More difficult projects include clothing items, slippers, wall hangings, blankets, and so on. I hope to make a suitable pair of slippers for myself before too long.
What is felted soap?
Felted soap is a bar of soap that wool is placed over with the wet felting method. The end result is a bar of soap with a permanent piece of gently exfoliating material over. It eliminates the use of a loofah or washcloth.
While looking at wet felting tutorials and articles, I saw some feedback that some folks didn't like the idea of their soap wrapped in wool. I love the idea. I prefer bars of soap over body wash, except that bars of soap seem to get used up so quickly. According to the folks who like felted soaps, the felting helps the bars of soap last longer. Once I saw the beautiful soaps by Apartment Therapy and Thistlewood Farm, I was completely hooked.
This video by Traditional Living is a tutorial of how to make felted soap, along with an example of what the wool is like as the soap has been used.
The process I used
I had already purchased beautiful Wysteria Editions wool roving in anticipation of having time to do an easy project.
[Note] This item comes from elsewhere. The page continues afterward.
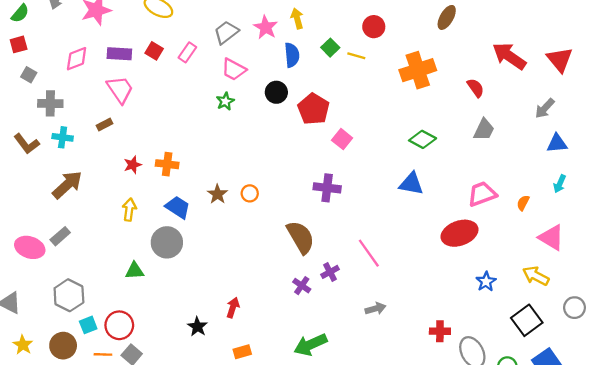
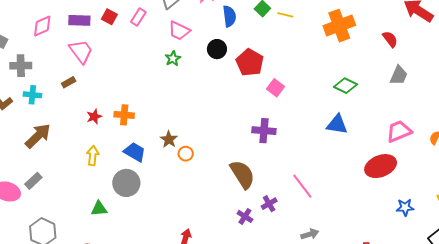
orange circle: (250, 193) -> (186, 154), moved
blue star: (486, 282) -> (405, 207), turned 30

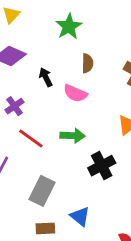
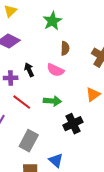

|Wysteria Editions Wool Roving|
|Any moisturizing and scented soap is a good choice|
I pulled bits of wool roving to thin and flat sheets, and layered them over the soap. I added little bits of "twisted" roving for the stripes.
I carefully sprinkled the covered soap with hot tap water - as hot as I could tolerate safely - and patted the roving flat. Because I didn't have the end of a used stocking, as most folks use when felting soap, but had a placemat that was the equivalent of a sushi rolling mat (used in other projects), I used the placement for "rolling" my soap. Counting how many times I "rolled" it and turning the soap to roll it for approximately the same number of times on the next side. Then I patted and rubbed the corners and edges; although they had already shrunk and felted nicely.
|During the process of "rolling" and rubbing it through the mat|
After I finished, I allowed my soap to dry outside for most of the day, then inside on a rack overnight. As you can see, my wool felted up nicely, attaching the bar of soap even around the corners and the edges.
|My finished soap|
I love my new felted soap. I am exciting about ordering moisturizing and scented soaps so that I can make more little treasures for pampering myself.
If you are looking for an easy and beautiful craft to learn, you may want to join me in wet felting.